• Materials provided:
━━━

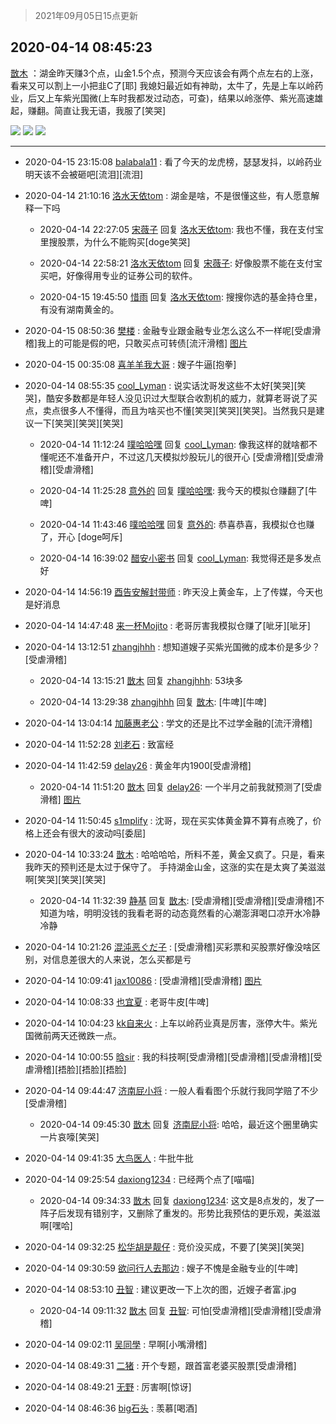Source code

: > 2021年09月05日15点更新
<link rel="stylesheet" href="https://cdn.jsdelivr.net/gh/taotie6/sampleJSON@main/css/photo_show.css">


 ## 2020-04-14 08:45:23 

 [㪚木](https://www.coolapk.com/feed/18037228?shareKey=ZGE2YjdlYWQ0ODkzNjEzMTc1M2U~) ：湖金昨天赚3个点，山金1.5个点，预测今天应该会有两个点左右的上涨，看来又可以割上一小把韭C了[耶]
我媳妇最近如有神助，太牛了，先是上车以岭药业，后又上车紫光国微(上车时我都发过动态，可查)，结果以岭涨停、紫光高速雄起，赚翻。简直让我无语，我服了[笑哭] 

<div class="album">
<img class="img-item" src="http://image.coolapk.com/feed/2019/0323/12/2139777_1553316872_8842@270x286.jpg" />
<img class="img-item" src="http://image.coolapk.com/feed/2020/0414/08/1081091_610f64b5_5122_8009@281x233.jpeg" />
<img class="img-item" src="http://image.coolapk.com/feed/2020/0414/08/1081091_c6348c4f_5122_801@860x1053.jpeg" />
</div>

 ------- 

- 2020-04-15 23:15:08 [balabala11](uid=1609191) : 看了今天的龙虎榜，瑟瑟发抖，以岭药业明天该不会被砸吧[流泪][流泪] 

- 2020-04-14 21:10:16 [洛水天依tom](uid=1661759) : 湖金是啥，不是很懂这些，有人愿意解释一下吗 

    - 2020-04-14 22:27:05 [宋薇子](uid=1464785) 回复 [洛水天依tom](uid=1661759): 我也不懂，我在支付宝里搜股票，为什么不能购买[doge笑哭] 

    - 2020-04-14 22:58:21 [洛水天依tom](uid=1661759) 回复 [宋薇子](uid=1464785): 好像股票不能在支付宝买吧，好像得用专业的证券公司的软件。 

    - 2020-04-15 19:45:50 [惜雨](uid=1257681) 回复 [洛水天依tom](uid=1661759): 搜搜你选的基金持仓里，有没有湖南黄金的。 

- 2020-04-15 08:50:36 [樊楼](uid=2373079) : 金融专业跟金融专业怎么这么不一样呢[受虐滑稽]我上的可能是假的吧，只敢买点可转债[流汗滑稽] [图片](http://image.coolapk.com/feed/2020/0415/08/2373079_1835_751@690x655.jpg)

- 2020-04-15 00:35:08 [喜羊羊我大哥](uid=1474279) : 嫂子牛逼[抱拳] 

- 2020-04-14 08:55:35 [cool_Lyman](uid=480379) : 说实话沈哥发这些不太好[笑哭][笑哭]，酷安多数都是年轻人没见识过大型联合收割机的威力，就算老哥说了买点，卖点很多人不懂得，而且为啥买也不懂[笑哭][笑哭][笑哭]。当然我只是建议一下[笑哭][笑哭][笑哭] 

    - 2020-04-14 11:12:24 [噗哈哈嘿](uid=1020780) 回复 [cool_Lyman](uid=480379): 像我这样的就啥都不懂呢还不准备开户，不过这几天模拟炒股玩儿的很开心 [受虐滑稽][受虐滑稽][受虐滑稽] 

    - 2020-04-14 11:25:28 [意外的](uid=1064856) 回复 [噗哈哈嘿](uid=1020780): 我今天的模拟仓赚翻了[牛啤] 

    - 2020-04-14 11:43:46 [噗哈哈嘿](uid=1020780) 回复 [意外的](uid=1064856): 恭喜恭喜，我模拟仓也赚了，开心 [doge呵斥] 

    - 2020-04-14 16:39:02 [醋安小密书](uid=1946508) 回复 [cool_Lyman](uid=480379): 我觉得还是多发点好 

- 2020-04-14 14:56:19 [酉告安解封带师](uid=1199540) : 昨天没上黄金车，上了传媒，今天也是好消息 

- 2020-04-14 14:47:48 [来一杯Mojito](uid=718339) : 老哥厉害我模拟仓赚了[呲牙][呲牙] 

- 2020-04-14 13:12:51 [zhangjhhh](uid=1306301) : 想知道嫂子买紫光国微的成本价是多少？[受虐滑稽] 

    - 2020-04-14 13:15:21 [㪚木](uid=1081091) 回复 [zhangjhhh](uid=1306301): 53块多 

    - 2020-04-14 13:29:38 [zhangjhhh](uid=1306301) 回复 [㪚木](uid=1081091): [牛啤][牛啤] 

- 2020-04-14 13:04:14 [加藤惠老公](uid=1266680) : 学文的还是比不过学金融的[流汗滑稽] 

- 2020-04-14 11:52:28 [刘老石](uid=2738848) : 致富经 

- 2020-04-14 11:42:59 [delay26](uid=2369222) : 黄金年内1900[受虐滑稽] 

    - 2020-04-14 11:51:20 [㪚木](uid=1081091) 回复 [delay26](uid=2369222): 一个半月之前我就预测了[受虐滑稽] [图片](http://image.coolapk.com/feed/2020/0414/11/1081091_f4d7280b_6280_04@1080x1466.jpeg)

- 2020-04-14 11:50:45 [s1mplify](uid=1732022) : 沈哥，现在买实体黄金算不算有点晚了，价格上还会有很大的波动吗[委屈] 

- 2020-04-14 10:33:24 [㪚木](uid=1081091) : 哈哈哈哈，所料不差，黄金又疯了。只是，看来我昨天的预判还是太过于保守了。
手持湖金山金，这涨的实在是太爽了美滋滋啊[笑哭][笑哭][笑哭] 

    - 2020-04-14 11:32:39 [静基](uid=1353091) 回复 [㪚木](uid=1081091): [受虐滑稽][受虐滑稽][受虐滑稽]不知道为啥，明明没钱的我看老哥的动态竟然看的心潮澎湃喝口凉开水冷静冷静 

- 2020-04-14 10:21:26 [混沌恶ぐだ子](uid=1005494) : [受虐滑稽]买彩票和买股票好像没啥区别，对信息差很大的人来说，怎么买都是亏 

- 2020-04-14 10:09:41 [jax10086](uid=797822) : [受虐滑稽][受虐滑稽] [图片](http://image.coolapk.com/feed/2020/0414/10/797822_5cad51cf_0178_9634@368x640.gif)

- 2020-04-14 10:08:33 [也宜夏](uid=525398) : 老哥牛皮[牛啤] 

- 2020-04-14 10:04:23 [kk自来火](uid=632451) : 上车以岭药业真是厉害，涨停大牛。紫光国微前两天还微跌一点。 

- 2020-04-14 10:00:55 [晗sir](uid=1868865) : 我的科技啊[受虐滑稽][受虐滑稽][受虐滑稽][受虐滑稽][捂脸][捂脸][捂脸] 

- 2020-04-14 09:44:47 [济南屁小将](uid=2150927) : 一般人看看图个乐就行我同学赔了不少[受虐滑稽] 

    - 2020-04-14 09:45:30 [㪚木](uid=1081091) 回复 [济南屁小将](uid=2150927): 哈哈，最近这个圈里确实一片哀嚎[笑哭] 

- 2020-04-14 09:41:35 [大鸟医人](uid=1511304) : 牛批牛批 

- 2020-04-14 09:25:54 [daxiong1234](uid=293333) : 已经两个点了[喵喵] 

    - 2020-04-14 09:34:33 [㪚木](uid=1081091) 回复 [daxiong1234](uid=293333): 这文是8点发的，发了一阵子后发现有错别字，又删除了重发的。形势比我预估的更乐观，美滋滋啊[嘿哈] 

- 2020-04-14 09:32:25 [松华胡是靓仔](uid=692318) : 竞价没买成，不要了[笑哭][笑哭] 

- 2020-04-14 09:30:59 [欲问行人去那边](uid=826969) : 嫂子不愧是金融专业的[牛啤] 

- 2020-04-14 08:53:10 [丑智](uid=1648114) : 建议更改一下上次的图，近嫂子者富.jpg 

    - 2020-04-14 09:11:32 [㪚木](uid=1081091) 回复 [丑智](uid=1648114): 可怕[受虐滑稽][受虐滑稽][受虐滑稽] 

- 2020-04-14 09:02:11 [吴同學](uid=1320218) : 早啊[小嘴滑稽] 

- 2020-04-14 08:49:31 [二猪](uid=486122) : 开个专题，跟首富老婆买股票[受虐滑稽] 

- 2020-04-14 08:49:21 [无野](uid=1238696) : 厉害啊[惊讶] 

- 2020-04-14 08:46:36 [big石头](uid=984404) : 羡慕[喝酒]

━━━

• Description of the task: Which lines of the entries above contain the word "流汗滑稽"? Copy each of them.

• Response for this exercise:
- 2020-04-15 08:50:36 [樊楼](uid=2373079) : 金融专业跟金融专业怎么这么不一样呢[受虐滑稽]我上的可能是假的吧，只敢买点可转债[流汗滑稽] [图片](http://image.coolapk.com/feed/2020/0415/08/2373079_1835_751@690x655.jpg)
- 2020-04-14 13:04:14 [加藤惠老公](uid=1266680) : 学文的还是比不过学金融的[流汗滑稽] 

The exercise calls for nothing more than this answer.